When Malik agreed to co-author the book with us, he said he couldn’t start working on it until the spring of 2001. At first I worried that this might delay the book further, but this worry turned out to be needless. When we met in Toulouse in March 2001 to start work on the book, it became clear that Malik’s organizational skills would be a great asset for making progress on the book.

During the next several years, we coordinated our work by means of email, cvs file sharing, and frequent teleconferences. We also continued having face-to-face meetings every few months; these were useful for reading and critiquing each other’s work, revising the outline and schedule, and setting dates for delivering chapters to Denise. The next two of these meetings were in November 2001 in Trento, and March 2002 in College Park.

Our fourth meeting to work on the book was in April 2002 in Toulouse, just before the AIPS-2002 conference. During this meeting, we agreed to a deadline of June 2003 for finishing the first draft of the book.

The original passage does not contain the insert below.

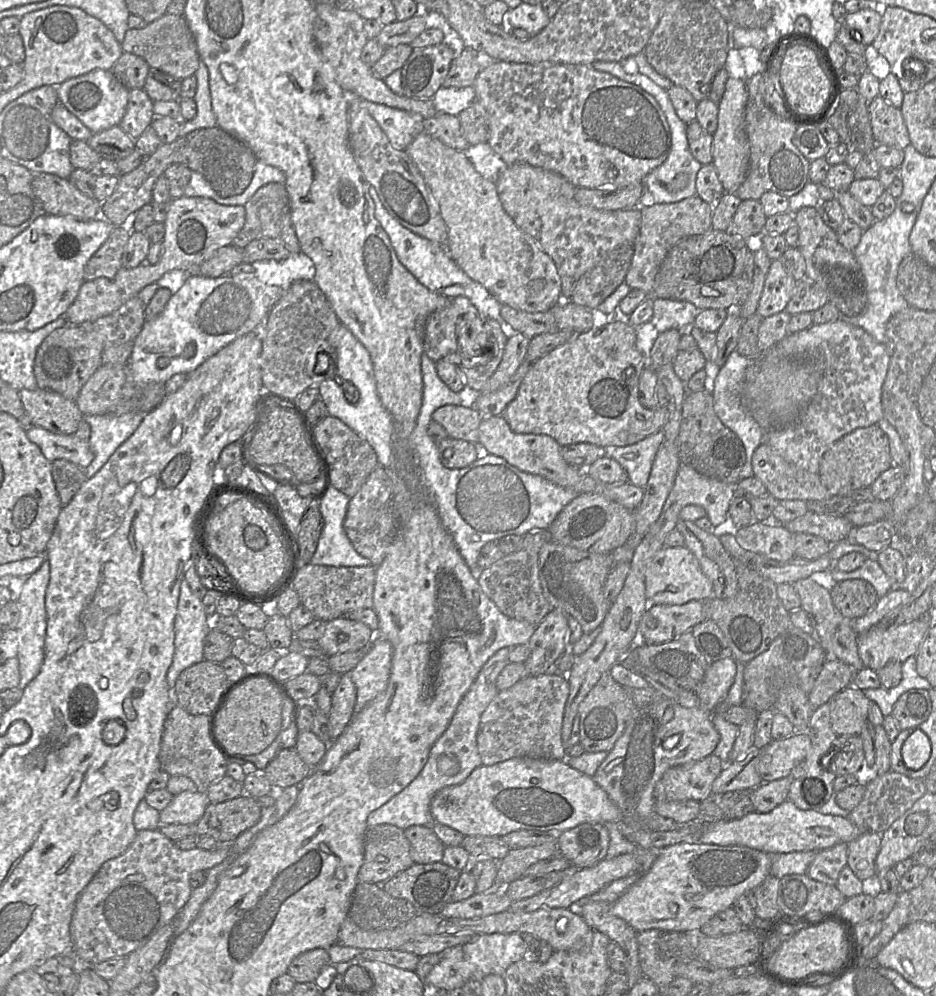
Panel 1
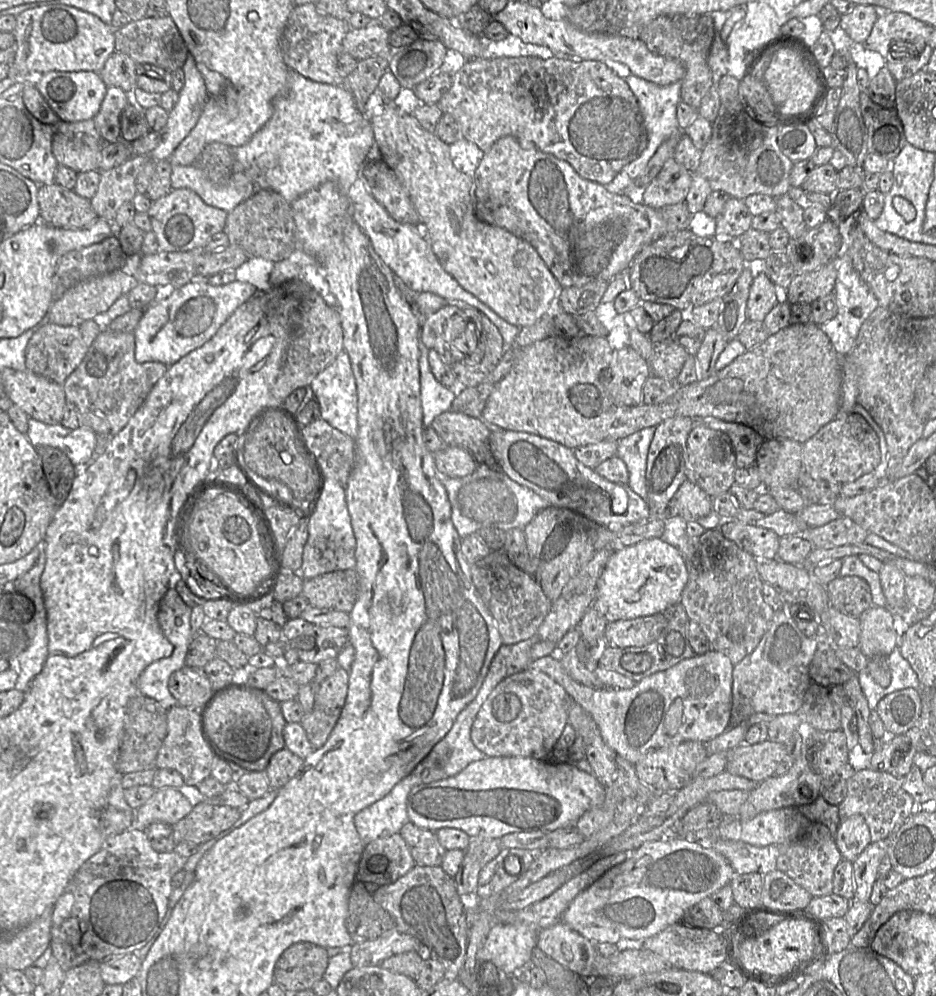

But our ideas of how much material we could write by that deadline were, we discovered later, wildly over-optimistic.

Our fifth “book meeting” was August, 2002 in Trento. The photo shows Paolo and Malik working on the book. At this meeting, we also taught a course at ESSLLI-2002 based on what we had written so far. It was becoming clear that we wouldn’t be able to write all of the remaining chapters by the June 30 deadline–so in the interests of getting the book done, we decided to omit several of them. We relegated the topics of those chapters to sections of the last chapter of the book.

Our sixth meeting was in Trento in June 2003, just before the ICAPS conference, to finish the first draft of the book. The photo shows Paolo, Malik, and me holding copies of the just-completed draft. We revised the draft that summer, and delivered the final draft to Denise in October. In December, Simon (the production manager) sent us the copy-edited manuscript, and we made changes based on the copy-editor’s comments. In January 2004, Simon sent us the page proofs, and we made some additional changes.

To develop the design for the front cover of the book, Denise talked with us about what characteristics we might like to convey. A few months later, she emailed us copies of several paintings that had been selected with those characteristics in mind, and we selected two or three that we liked. A graphic artist developed mock-ups of book covers incorporating these paintings, we decided upon a modified version of one of them, and the design was finalized in March 2004. The painting is a reproduction of Le grand remorqueur (The large tugboat), painted by Fernand Léger in 1923. The original is at the Musée national Fernand Léger.

In May 2004, the book finally appeared in print. Due to a mixup at the warehouse, the publisher sent us copies of the wrong book; thus some of the customers who had ordered the book saw it before we did!

The next time we met was at the June 2004 ICAPS conference in Whistler, British Columbia. Denise had a booth at the first day of the conference, and we had a book-signing event. Denise sold every copy of the book that she had brought with her, and the photo shows the purchaser of the last copy.

I’m very proud of the book, and of the stature it has achieved in the AI planning research community.  I’m also embarrassed by some of the book’s flaws. A few years ago Malik and Paolo and I discussed writing a second edition, but I doubt it will happen: each of us has subsequently taken on too many other responsibilities.